Lorsque Peter vole au-dessus des toits de Londres cette nuit-là, il culpabilise. La bataille contre les cauchemars l'avait tellement épuisé qu'il avait dormi comme une souche jusqu'à presque midi. Autant dire qu'il avait largement dépassé l'heure à laquelle les cauchemars de Cassandria commençaient. Quand il était arrivé chez elle, filant à toute vitesse par le portail en priant pour qu'elle se soit couchée plus tard que d'habitude, il l'avait découverte tremblante et larmoyante. Une vision qui lui avait déchiré le cœur.

Cette nuit, il ne faillira pas. Dès que la jeune femme s'endormira, il la couvrira de sa poussière de fée et veillera à ce qu'elle dorme correctement jusqu'au matin. Il a déjà échoué à aider tant d'enfants par le passé...il n'est qu'un seul homme pour tout un monde et il ne peut pas toujours entendre l'appel à l'aide de tous ceux qui crient son nom dans leurs rêves.

Il avait repéré Cassandria par hasard, alors que c'est la voix intérieure d'un autre enfant bien plus jeune qu'il suivait. Jamais Peter n'avait entendu le cœur de la brune hurler et il ne l'entend toujours pas. Cassandria souffre continuellement de ses cauchemars pourtant elle ne réclame inconsciemment aucun secours. Comme si elle n'y croit pas.

Lorsque le rouquin arrive au niveau de son appartement, il remarque aisément la lectrice appuyée contre sa fenêtre pour profiter de la lumière du lampadaire en contrebas. Aussi régulière dans ses habitudes avec ses livres que Crochet avec son rhum. Assis dans l'ombre d'une cheminée, il l'observe patiemment. Quel livre lit-elle ? Qu'éprouve-t-elle en le lisant ? Qui est son personnage préféré ?

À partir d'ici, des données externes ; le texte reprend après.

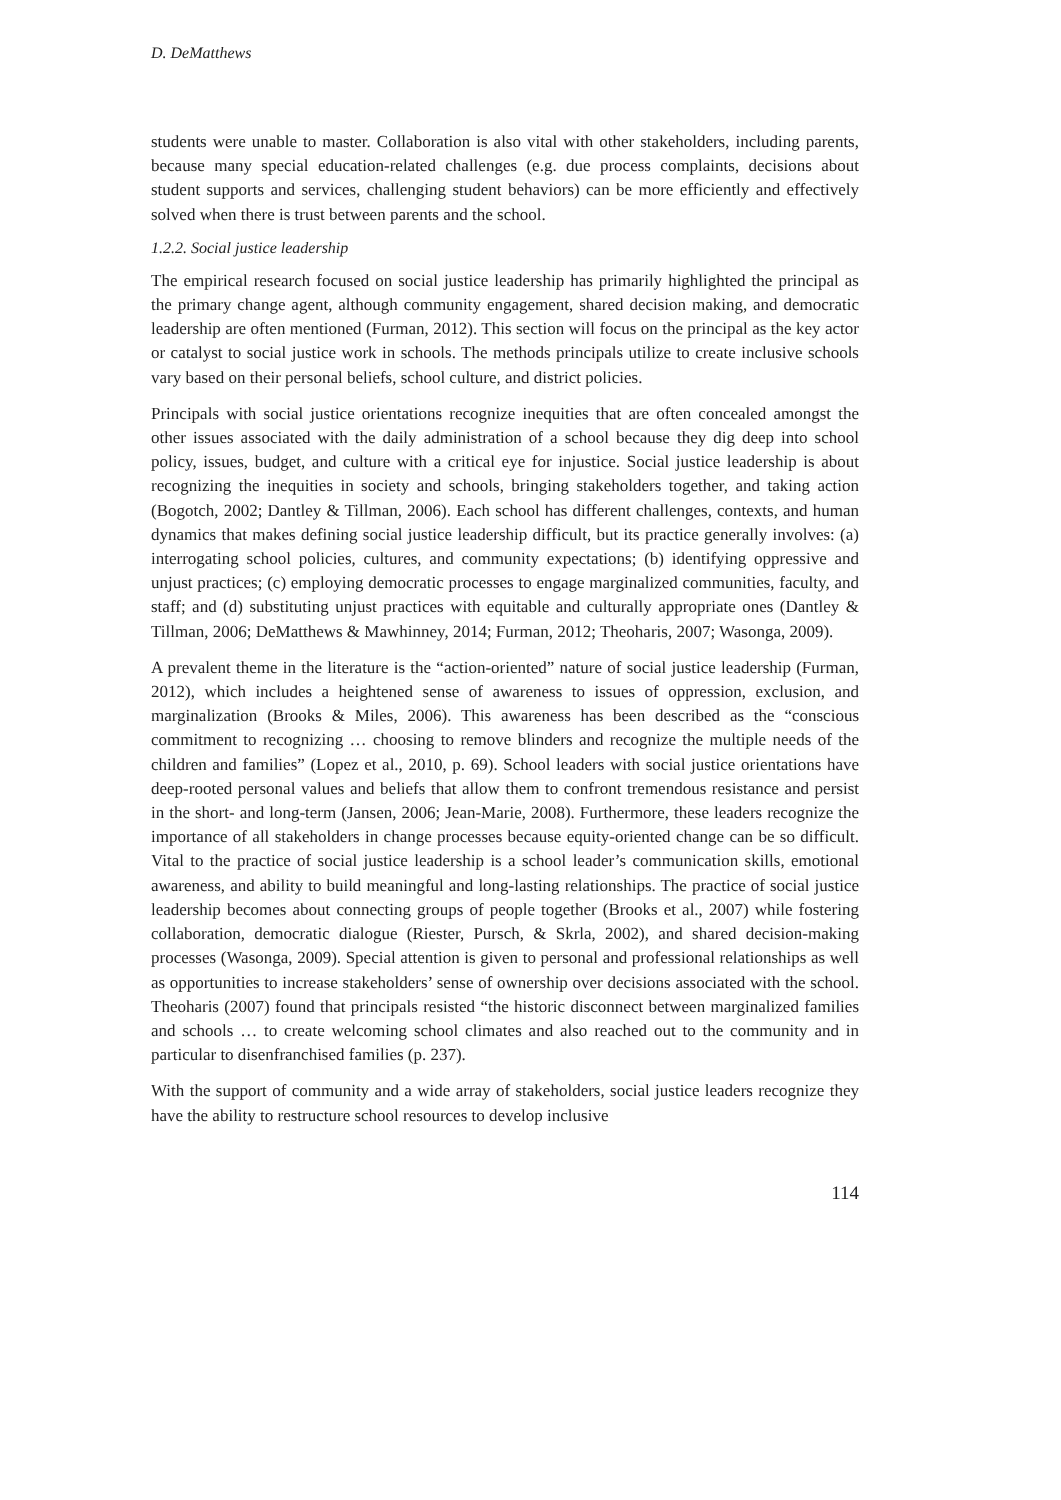D. DeMatthews
students were unable to master. Collaboration is also vital with other stakeholders, including parents, because many special education-related challenges (e.g. due process complaints, decisions about student supports and services, challenging student behaviors) can be more efficiently and effectively solved when there is trust between parents and the school.
1.2.2. Social justice leadership
The empirical research focused on social justice leadership has primarily highlighted the principal as the primary change agent, although community engagement, shared decision making, and democratic leadership are often mentioned (Furman, 2012). This section will focus on the principal as the key actor or catalyst to social justice work in schools. The methods principals utilize to create inclusive schools vary based on their personal beliefs, school culture, and district policies.
Principals with social justice orientations recognize inequities that are often concealed amongst the other issues associated with the daily administration of a school because they dig deep into school policy, issues, budget, and culture with a critical eye for injustice. Social justice leadership is about recognizing the inequities in society and schools, bringing stakeholders together, and taking action (Bogotch, 2002; Dantley & Tillman, 2006). Each school has different challenges, contexts, and human dynamics that makes defining social justice leadership difficult, but its practice generally involves: (a) interrogating school policies, cultures, and community expectations; (b) identifying oppressive and unjust practices; (c) employing democratic processes to engage marginalized communities, faculty, and staff; and (d) substituting unjust practices with equitable and culturally appropriate ones (Dantley & Tillman, 2006; DeMatthews & Mawhinney, 2014; Furman, 2012; Theoharis, 2007; Wasonga, 2009).
A prevalent theme in the literature is the “action-oriented” nature of social justice leadership (Furman, 2012), which includes a heightened sense of awareness to issues of oppression, exclusion, and marginalization (Brooks & Miles, 2006). This awareness has been described as the “conscious commitment to recognizing … choosing to remove blinders and recognize the multiple needs of the children and families” (Lopez et al., 2010, p. 69). School leaders with social justice orientations have deep-rooted personal values and beliefs that allow them to confront tremendous resistance and persist in the short- and long-term (Jansen, 2006; Jean-Marie, 2008). Furthermore, these leaders recognize the importance of all stakeholders in change processes because equity-oriented change can be so difficult. Vital to the practice of social justice leadership is a school leader’s communication skills, emotional awareness, and ability to build meaningful and long-lasting relationships. The practice of social justice leadership becomes about connecting groups of people together (Brooks et al., 2007) while fostering collaboration, democratic dialogue (Riester, Pursch, & Skrla, 2002), and shared decision-making processes (Wasonga, 2009). Special attention is given to personal and professional relationships as well as opportunities to increase stakeholders’ sense of ownership over decisions associated with the school. Theoharis (2007) found that principals resisted “the historic disconnect between marginalized families and schools … to create welcoming school climates and also reached out to the community and in particular to disenfranchised families (p. 237).
With the support of community and a wide array of stakeholders, social justice leaders recognize they have the ability to restructure school resources to develop inclusive
114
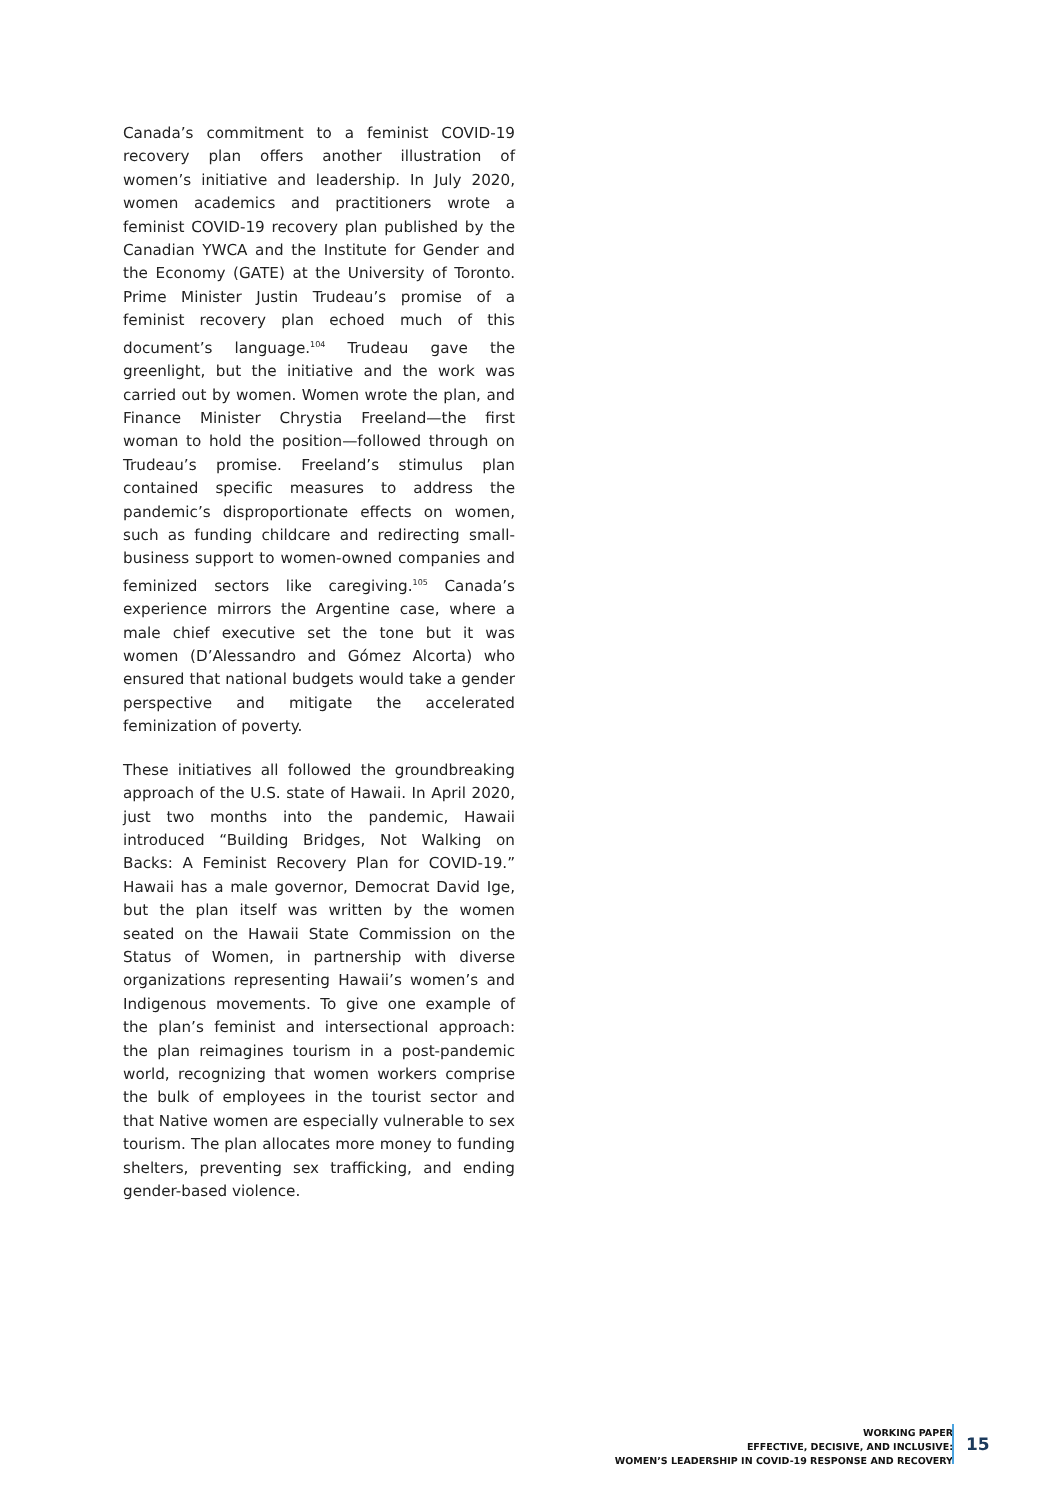Canada’s commitment to a feminist COVID-19 recovery plan offers another illustration of women’s initiative and leadership. In July 2020, women academics and practitioners wrote a feminist COVID-19 recovery plan published by the Canadian YWCA and the Institute for Gender and the Economy (GATE) at the University of Toronto. Prime Minister Justin Trudeau’s promise of a feminist recovery plan echoed much of this document’s language.<sup>104</sup> Trudeau gave the greenlight, but the initiative and the work was carried out by women. Women wrote the plan, and Finance Minister Chrystia Freeland—the first woman to hold the position—followed through on Trudeau’s promise. Freeland’s stimulus plan contained specific measures to address the pandemic’s disproportionate effects on women, such as funding childcare and redirecting small-business support to women-owned companies and feminized sectors like caregiving.<sup>105</sup> Canada’s experience mirrors the Argentine case, where a male chief executive set the tone but it was women (D’Alessandro and Gómez Alcorta) who ensured that national budgets would take a gender perspective and mitigate the accelerated feminization of poverty.
These initiatives all followed the groundbreaking approach of the U.S. state of Hawaii. In April 2020, just two months into the pandemic, Hawaii introduced “Building Bridges, Not Walking on Backs: A Feminist Recovery Plan for COVID-19.” Hawaii has a male governor, Democrat David Ige, but the plan itself was written by the women seated on the Hawaii State Commission on the Status of Women, in partnership with diverse organizations representing Hawaii’s women’s and Indigenous movements. To give one example of the plan’s feminist and intersectional approach: the plan reimagines tourism in a post-pandemic world, recognizing that women workers comprise the bulk of employees in the tourist sector and that Native women are especially vulnerable to sex tourism. The plan allocates more money to funding shelters, preventing sex trafficking, and ending gender-based violence.
WORKING PAPER
EFFECTIVE, DECISIVE, AND INCLUSIVE:
WOMEN’S LEADERSHIP IN COVID-19 RESPONSE AND RECOVERY
15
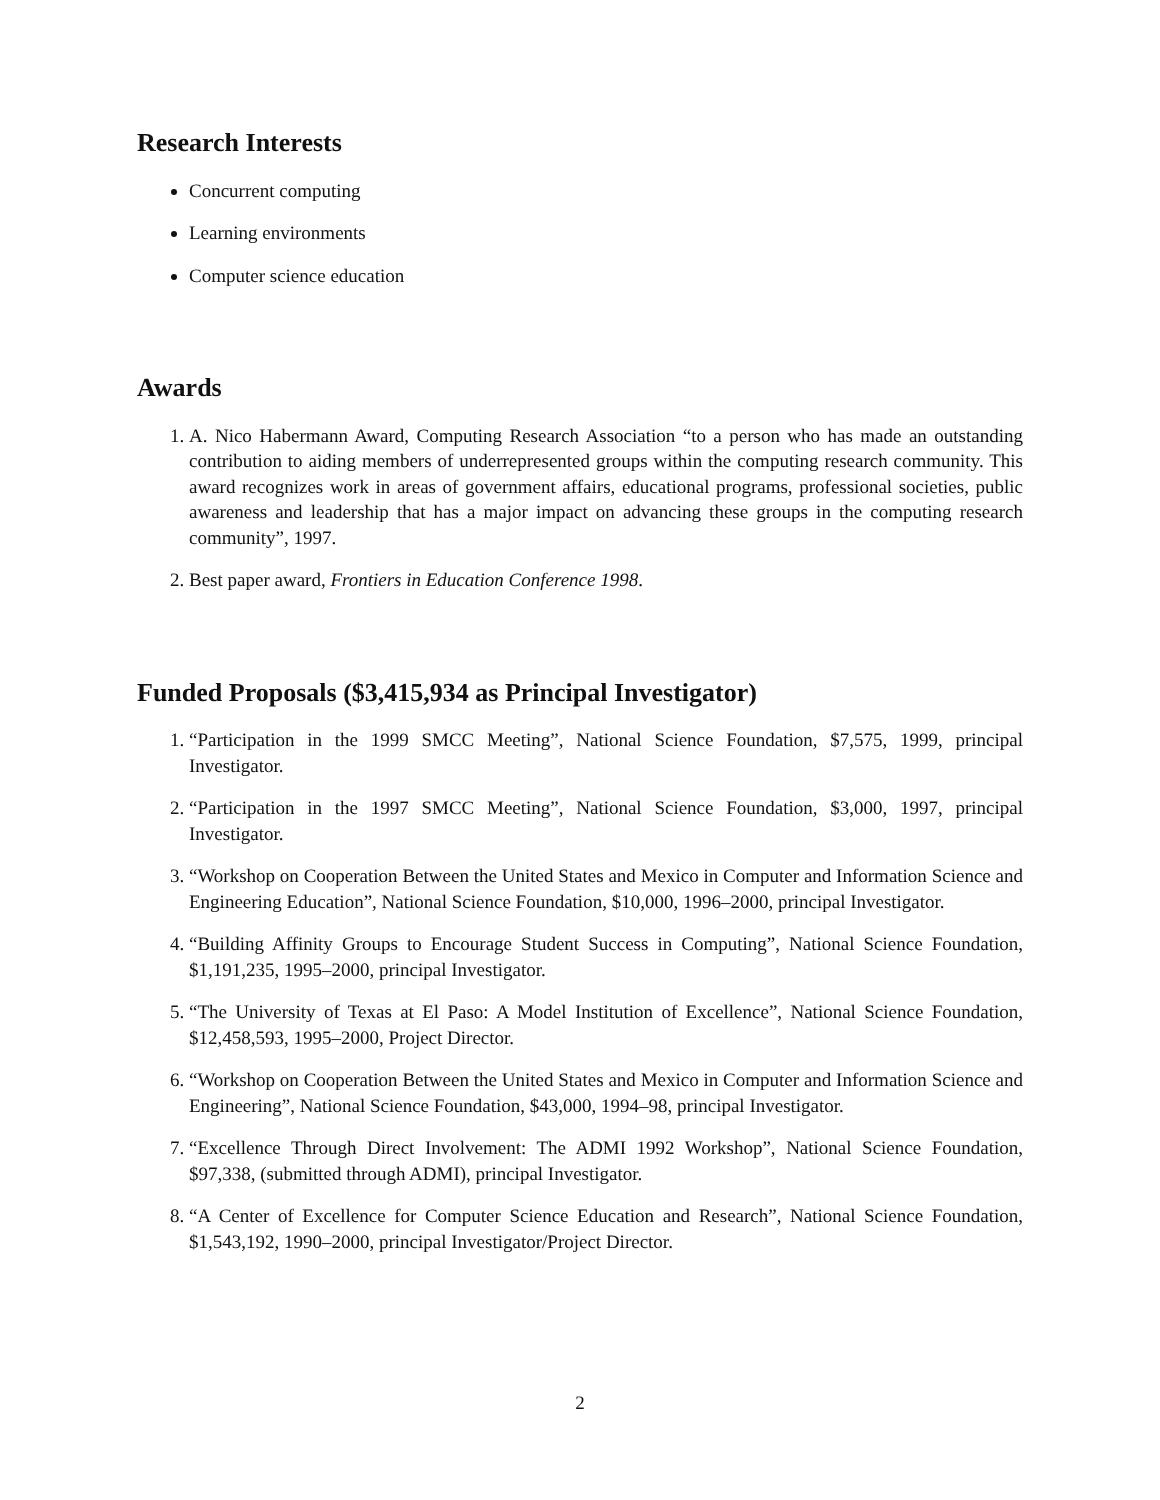Research Interests
Concurrent computing
Learning environments
Computer science education
Awards
1. A. Nico Habermann Award, Computing Research Association “to a person who has made an outstanding contribution to aiding members of underrepresented groups within the computing research community. This award recognizes work in areas of government affairs, educational programs, professional societies, public awareness and leadership that has a major impact on advancing these groups in the computing research community”, 1997.
2. Best paper award, Frontiers in Education Conference 1998.
Funded Proposals ($3,415,934 as Principal Investigator)
1. “Participation in the 1999 SMCC Meeting”, National Science Foundation, $7,575, 1999, principal Investigator.
2. “Participation in the 1997 SMCC Meeting”, National Science Foundation, $3,000, 1997, principal Investigator.
3. “Workshop on Cooperation Between the United States and Mexico in Computer and Information Science and Engineering Education”, National Science Foundation, $10,000, 1996–2000, principal Investigator.
4. “Building Affinity Groups to Encourage Student Success in Computing”, National Science Foundation, $1,191,235, 1995–2000, principal Investigator.
5. “The University of Texas at El Paso: A Model Institution of Excellence”, National Science Foundation, $12,458,593, 1995–2000, Project Director.
6. “Workshop on Cooperation Between the United States and Mexico in Computer and Information Science and Engineering”, National Science Foundation, $43,000, 1994–98, principal Investigator.
7. “Excellence Through Direct Involvement: The ADMI 1992 Workshop”, National Science Foundation, $97,338, (submitted through ADMI), principal Investigator.
8. “A Center of Excellence for Computer Science Education and Research”, National Science Foundation, $1,543,192, 1990–2000, principal Investigator/Project Director.
2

Peter ne se posait pas ces questions auparavant. Quand il lui rendait visite, il avait plutôt tendance à souhaiter qu'elle se couche plus tôt pour lui permettre de rentrer chez lui. Maintenant, plus il lui parle, plus il la voit interagir avec ses enfants perdus et plus il l'entend parler de ses livres avec une passion qui fait briller ses yeux foncés, plus il veut en savoir sur elle.

De l'autre côté de la rue, les sourcils fins de Cassandria se froncent et son nez se retrousse. Quelque chose de déplaisant a dû se passer dans l'histoire. Elle tourne les prochaines pages presque furieusement, comme si leur texte l'insultait. Soudain, sa main se porte à sa bouche et ses yeux s'écarquillent dans une expression de véritable effroi. Quelle scène la met dans cet état ? La suite sera-t-elle plus réjouissante ? Peter a l'impression d'être assis sur des charbons ardents tant il a envie de voler jusqu'à elle pour partager cette expérience avec elle.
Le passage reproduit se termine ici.